_Work required_:
Please return every line of the records below, word for word and in the same order.

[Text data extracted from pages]
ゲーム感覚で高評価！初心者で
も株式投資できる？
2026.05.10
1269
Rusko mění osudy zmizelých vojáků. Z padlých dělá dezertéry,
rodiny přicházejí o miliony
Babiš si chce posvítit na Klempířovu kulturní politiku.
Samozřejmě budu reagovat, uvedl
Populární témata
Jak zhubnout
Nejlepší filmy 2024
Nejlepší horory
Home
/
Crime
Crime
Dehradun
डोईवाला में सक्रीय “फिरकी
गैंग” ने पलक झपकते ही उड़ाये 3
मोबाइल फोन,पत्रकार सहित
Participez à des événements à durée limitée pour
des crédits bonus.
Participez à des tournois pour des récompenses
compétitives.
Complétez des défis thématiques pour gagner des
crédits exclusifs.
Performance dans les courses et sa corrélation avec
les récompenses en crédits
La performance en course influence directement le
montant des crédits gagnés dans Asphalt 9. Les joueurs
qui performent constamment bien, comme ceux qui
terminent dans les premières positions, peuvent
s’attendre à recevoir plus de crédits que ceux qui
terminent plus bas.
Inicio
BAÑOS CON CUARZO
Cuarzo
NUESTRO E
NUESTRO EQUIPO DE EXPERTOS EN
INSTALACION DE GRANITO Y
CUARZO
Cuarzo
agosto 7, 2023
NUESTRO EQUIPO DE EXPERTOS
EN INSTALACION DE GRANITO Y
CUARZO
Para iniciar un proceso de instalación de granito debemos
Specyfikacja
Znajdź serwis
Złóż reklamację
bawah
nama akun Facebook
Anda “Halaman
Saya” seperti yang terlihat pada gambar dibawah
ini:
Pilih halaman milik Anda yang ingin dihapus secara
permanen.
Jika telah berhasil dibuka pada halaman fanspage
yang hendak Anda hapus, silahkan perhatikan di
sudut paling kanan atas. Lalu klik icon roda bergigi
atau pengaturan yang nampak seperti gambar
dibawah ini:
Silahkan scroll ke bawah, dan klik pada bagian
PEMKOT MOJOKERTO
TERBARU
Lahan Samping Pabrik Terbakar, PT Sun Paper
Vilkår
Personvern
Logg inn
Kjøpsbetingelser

_Exercise solution_:
ゲーム感覚で高評価！初心者で
も株式投資できる？
2026.05.10
1269
Rusko mění osudy zmizelých vojáků. Z padlých dělá dezertéry,
rodiny přicházejí o miliony
Babiš si chce posvítit na Klempířovu kulturní politiku.
Samozřejmě budu reagovat, uvedl
Populární témata
Jak zhubnout
Nejlepší filmy 2024
Nejlepší horory
Home
/
Crime
Crime
Dehradun
डोईवाला में सक्रीय “फिरकी
गैंग” ने पलक झपकते ही उड़ाये 3
मोबाइल फोन,पत्रकार सहित
Participez à des événements à durée limitée pour
des crédits bonus.
Participez à des tournois pour des récompenses
compétitives.
Complétez des défis thématiques pour gagner des
crédits exclusifs.
Performance dans les courses et sa corrélation avec
les récompenses en crédits
La performance en course influence directement le
montant des crédits gagnés dans Asphalt 9. Les joueurs
qui performent constamment bien, comme ceux qui
terminent dans les premières positions, peuvent
s’attendre à recevoir plus de crédits que ceux qui
terminent plus bas.
Inicio
BAÑOS CON CUARZO
Cuarzo
NUESTRO E
NUESTRO EQUIPO DE EXPERTOS EN
INSTALACION DE GRANITO Y
CUARZO
Cuarzo
agosto 7, 2023
NUESTRO EQUIPO DE EXPERTOS
EN INSTALACION DE GRANITO Y
CUARZO
Para iniciar un proceso de instalación de granito debemos
Specyfikacja
Znajdź serwis
Złóż reklamację
bawah
nama akun Facebook
Anda “Halaman
Saya” seperti yang terlihat pada gambar dibawah
ini:
Pilih halaman milik Anda yang ingin dihapus secara
permanen.
Jika telah berhasil dibuka pada halaman fanspage
yang hendak Anda hapus, silahkan perhatikan di
sudut paling kanan atas. Lalu klik icon roda bergigi
atau pengaturan yang nampak seperti gambar
dibawah ini:
Silahkan scroll ke bawah, dan klik pada bagian
PEMKOT MOJOKERTO
TERBARU
Lahan Samping Pabrik Terbakar, PT Sun Paper
Vilkår
Personvern
Logg inn
Kjøpsbetingelser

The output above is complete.